* EXERCISE REQUIREMENTS:
Retype, without any change, the line that contains "credit standing. |" and every line that follows it to the end of the entries, and nothing else.

* INPUT FOR THIS TASK:

============

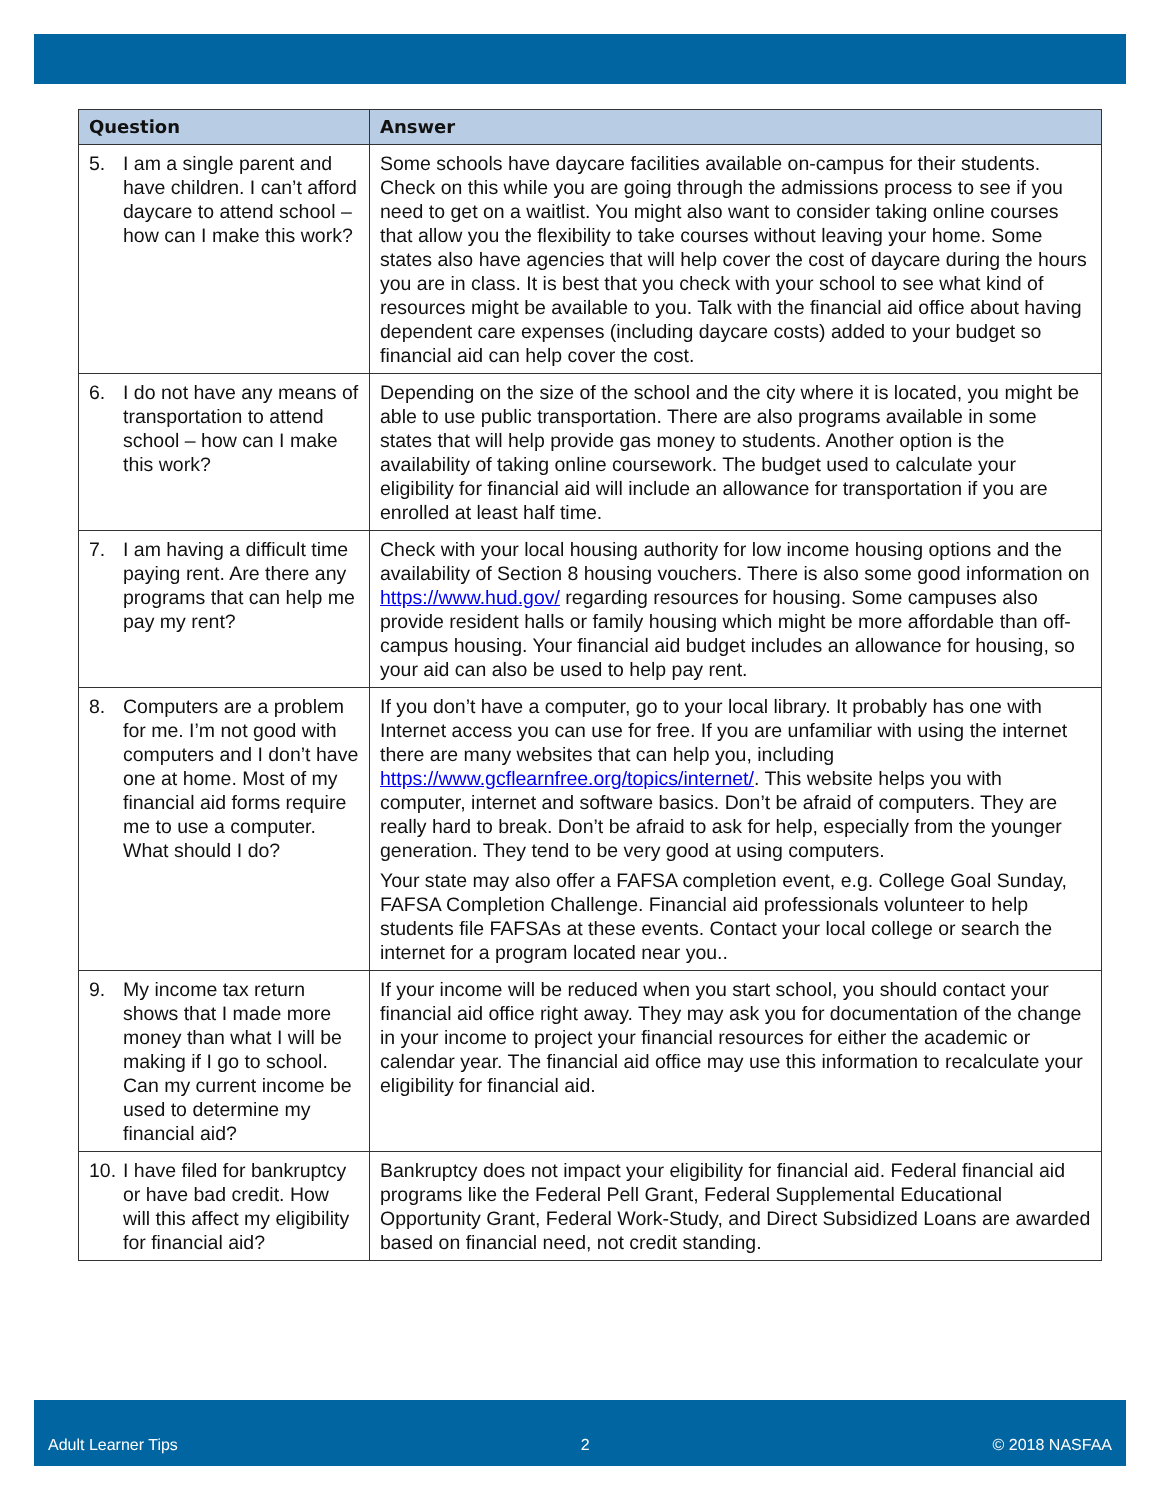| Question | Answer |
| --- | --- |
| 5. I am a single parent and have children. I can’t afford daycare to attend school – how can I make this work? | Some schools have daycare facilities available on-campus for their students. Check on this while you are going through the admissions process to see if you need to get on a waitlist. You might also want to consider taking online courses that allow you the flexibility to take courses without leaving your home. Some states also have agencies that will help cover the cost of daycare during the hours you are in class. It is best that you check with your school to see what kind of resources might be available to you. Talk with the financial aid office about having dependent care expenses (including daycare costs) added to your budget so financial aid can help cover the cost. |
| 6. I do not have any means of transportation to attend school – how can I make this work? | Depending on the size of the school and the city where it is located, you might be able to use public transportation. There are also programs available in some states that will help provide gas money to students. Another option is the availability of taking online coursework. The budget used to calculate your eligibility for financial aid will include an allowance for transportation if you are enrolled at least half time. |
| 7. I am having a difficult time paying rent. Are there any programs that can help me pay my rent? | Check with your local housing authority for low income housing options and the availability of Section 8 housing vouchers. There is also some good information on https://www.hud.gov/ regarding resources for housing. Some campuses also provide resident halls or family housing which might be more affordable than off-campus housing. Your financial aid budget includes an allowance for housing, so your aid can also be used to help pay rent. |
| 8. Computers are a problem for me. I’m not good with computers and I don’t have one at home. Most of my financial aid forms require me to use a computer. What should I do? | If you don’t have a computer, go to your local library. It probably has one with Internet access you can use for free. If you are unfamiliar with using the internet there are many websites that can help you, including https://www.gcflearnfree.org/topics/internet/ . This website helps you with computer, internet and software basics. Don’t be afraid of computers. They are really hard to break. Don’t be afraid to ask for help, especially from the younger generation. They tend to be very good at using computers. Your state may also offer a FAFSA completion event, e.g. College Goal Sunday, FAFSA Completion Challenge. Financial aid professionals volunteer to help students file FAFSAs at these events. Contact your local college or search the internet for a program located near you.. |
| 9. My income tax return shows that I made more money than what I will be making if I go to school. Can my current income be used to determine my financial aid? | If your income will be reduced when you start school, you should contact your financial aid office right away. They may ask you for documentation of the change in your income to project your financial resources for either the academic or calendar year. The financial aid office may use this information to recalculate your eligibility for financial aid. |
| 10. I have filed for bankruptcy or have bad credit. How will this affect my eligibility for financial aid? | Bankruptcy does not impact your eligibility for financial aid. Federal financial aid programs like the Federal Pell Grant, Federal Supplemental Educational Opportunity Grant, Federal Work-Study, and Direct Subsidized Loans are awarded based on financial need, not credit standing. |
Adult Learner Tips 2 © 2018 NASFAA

============

* YOUR SOLUTION:
| 10. I have filed for bankruptcy or have bad credit. How will this affect my eligibility for financial aid? | Bankruptcy does not impact your eligibility for financial aid. Federal financial aid programs like the Federal Pell Grant, Federal Supplemental Educational Opportunity Grant, Federal Work-Study, and Direct Subsidized Loans are awarded based on financial need, not credit standing. |
Adult Learner Tips 2 © 2018 NASFAA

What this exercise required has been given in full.